Threat actors with multiple ransomware affiliations
ShadowSyndicate, a threat actor active since July 2022, raised serious concerns among researchers as it was found collaborating with various ransomware groups and their affiliates. Employing a mix of off-the-shelf tools, including Cobalt Strike, IcedID, and the Sliver toolkit, they have used at least 52 servers for Cobalt Strike's C2 framework. In multiple instances, Quantum, Nokoyawa, and ALPHV ransomware activities have been attributed to ShadowSyndicate with a high level of confidence. While connections between ShadowSyndicate and Cl0p/Truebot have been identified, the proof of its affiliations with Royal, Cl0p, Cactus, and Play ransomware isn’t so strong.
Authentication bypass flaw in JetBrains
JetBrains, the software development tool company, has issued a critical security advisory urging customers to apply updates addressing an authentication bypass vulnerability (CVE-2023-42793) in its TeamCity CI/CD tool. The flaw impacts on-premises instances of TeamCity CI/CD servers, which are considered high-value targets due to their access to source code and data related to software builds and deployment. If exploited, an attacker with HTTP(S) access could pull off an RCE attack, gaining administrative control of the server.

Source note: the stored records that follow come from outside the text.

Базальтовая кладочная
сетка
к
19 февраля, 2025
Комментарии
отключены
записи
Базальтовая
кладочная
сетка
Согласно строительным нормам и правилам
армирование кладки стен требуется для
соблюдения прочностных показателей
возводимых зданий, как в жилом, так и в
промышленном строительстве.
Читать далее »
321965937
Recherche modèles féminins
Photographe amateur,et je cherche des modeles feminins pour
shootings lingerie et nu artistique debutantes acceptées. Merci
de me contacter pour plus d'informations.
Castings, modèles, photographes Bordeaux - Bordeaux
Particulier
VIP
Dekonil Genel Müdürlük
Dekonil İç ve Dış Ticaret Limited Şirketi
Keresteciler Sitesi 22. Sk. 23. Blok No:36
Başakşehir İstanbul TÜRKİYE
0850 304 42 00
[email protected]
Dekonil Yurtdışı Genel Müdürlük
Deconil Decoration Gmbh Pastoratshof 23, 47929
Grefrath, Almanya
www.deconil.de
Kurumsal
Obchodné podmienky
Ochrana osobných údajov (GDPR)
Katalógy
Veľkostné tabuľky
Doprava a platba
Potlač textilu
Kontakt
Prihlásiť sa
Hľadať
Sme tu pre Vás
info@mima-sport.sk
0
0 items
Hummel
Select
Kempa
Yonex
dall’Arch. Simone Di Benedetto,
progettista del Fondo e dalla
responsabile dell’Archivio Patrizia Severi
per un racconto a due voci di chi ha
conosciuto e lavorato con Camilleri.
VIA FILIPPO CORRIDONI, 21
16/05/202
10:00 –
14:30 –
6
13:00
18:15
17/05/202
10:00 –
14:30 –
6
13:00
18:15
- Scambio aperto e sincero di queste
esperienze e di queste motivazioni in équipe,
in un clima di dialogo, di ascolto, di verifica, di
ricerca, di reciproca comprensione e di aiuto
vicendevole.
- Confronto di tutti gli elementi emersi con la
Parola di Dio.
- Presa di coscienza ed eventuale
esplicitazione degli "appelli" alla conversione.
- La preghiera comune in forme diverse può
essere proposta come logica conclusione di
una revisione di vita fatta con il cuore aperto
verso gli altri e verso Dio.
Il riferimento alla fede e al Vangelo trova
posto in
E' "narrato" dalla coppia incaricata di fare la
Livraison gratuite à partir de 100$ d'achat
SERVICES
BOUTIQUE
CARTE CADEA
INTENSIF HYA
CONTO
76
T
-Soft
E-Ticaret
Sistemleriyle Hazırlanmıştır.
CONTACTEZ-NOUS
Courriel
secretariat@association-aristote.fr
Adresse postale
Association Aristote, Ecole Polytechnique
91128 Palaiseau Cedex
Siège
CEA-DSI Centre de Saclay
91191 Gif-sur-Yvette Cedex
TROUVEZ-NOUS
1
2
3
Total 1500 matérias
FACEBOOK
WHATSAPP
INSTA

Critical bug in Openfire servers exploited
Hackers have been spotted actively exploiting a high-severity vulnerability (CVE-2023-32315) in Openfire messaging servers to deploy ransomware and cryptominers. The widely used Java-based open-source chat server suffered from the authentication bypass flaw that allows unauthenticated attackers to create admin accounts. The flaw affects Openfire versions dating back to 2015, with fixes released in May 2023. Despite the release of patches, over 3,000 vulnerable servers were identified by mid-August 2023. Active exploitation was first observed in June 2023.
TikTok flooded with Temu referral scams
A wave of scams has emerged on TikTok, featuring fake celebrity photo leaks that lure users into downloading the Temu app and entering referral codes. Temu is an online megastore offering low-priced products, mainly shipped from China. To promote the site, Temu allows customers to generate referral links and numbers, which are now being exploited by scammers on TikTok. These scammers create videos promising to provide access to the leaked content of celebrities and prompt viewers to enter referral numbers to access it.